Extracted records
■ ■ ■ ■ ■ ■ ■
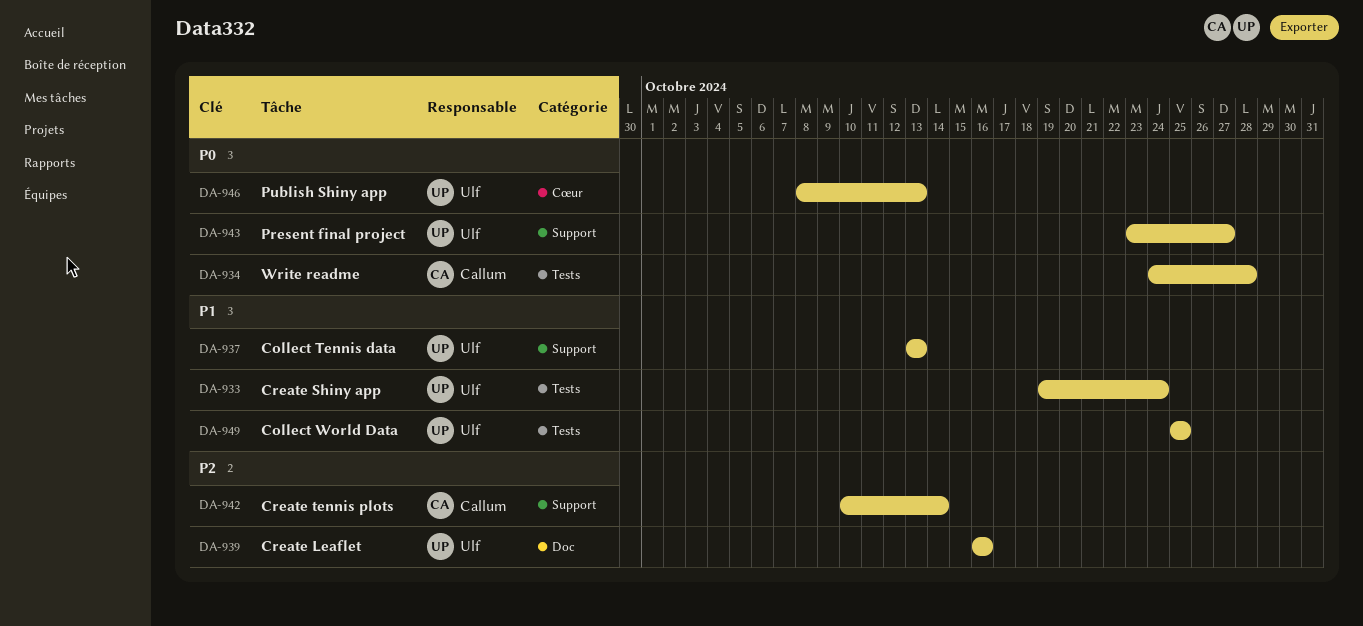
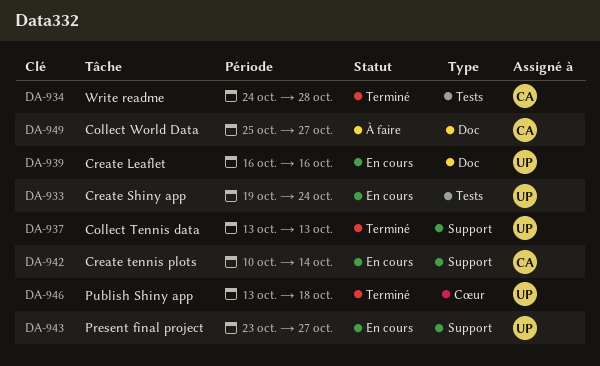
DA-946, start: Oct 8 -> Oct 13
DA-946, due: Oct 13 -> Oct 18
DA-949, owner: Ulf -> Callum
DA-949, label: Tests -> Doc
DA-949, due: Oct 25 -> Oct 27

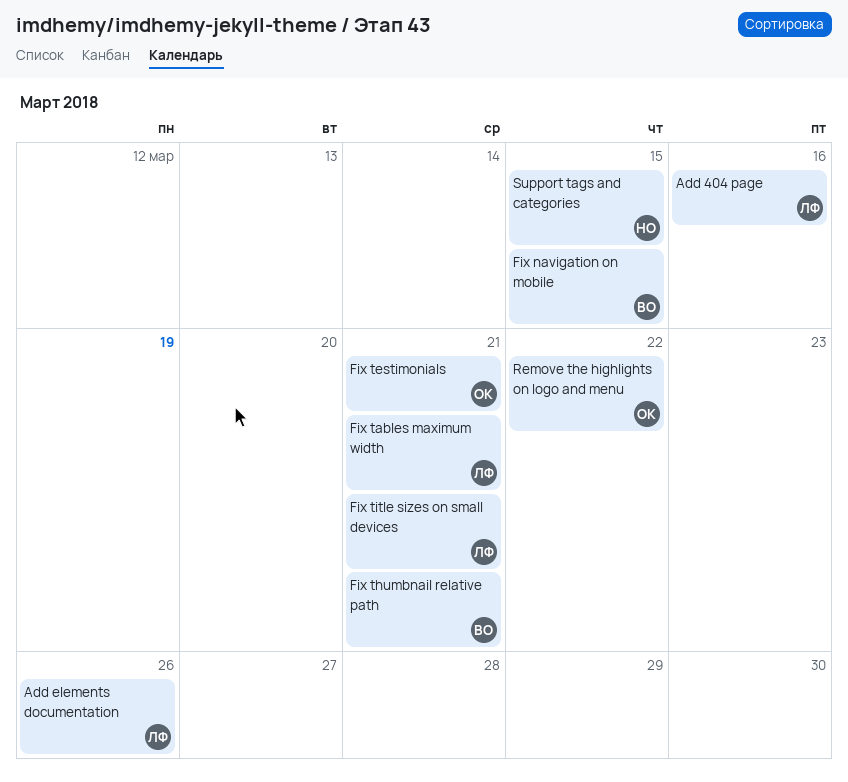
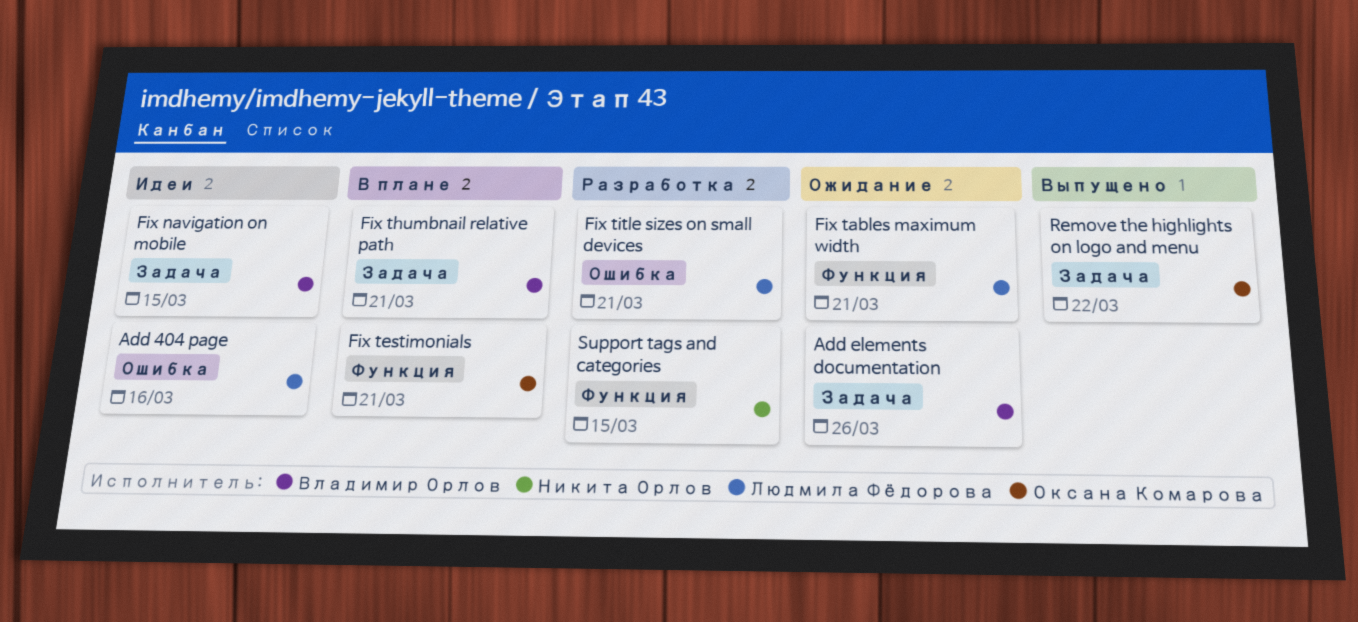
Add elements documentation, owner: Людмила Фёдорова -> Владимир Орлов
■ ■ ■ ■ ■ ■ ■
■ What you should do: A faithful copy of the data is required: each word kept, each picture omitted.

■ Written answer:
DA-946, start: Oct 8 -> Oct 13
DA-946, due: Oct 13 -> Oct 18
DA-949, owner: Ulf -> Callum
DA-949, label: Tests -> Doc
DA-949, due: Oct 25 -> Oct 27

Add elements documentation, owner: Людмила Фёдорова -> Владимир Орлов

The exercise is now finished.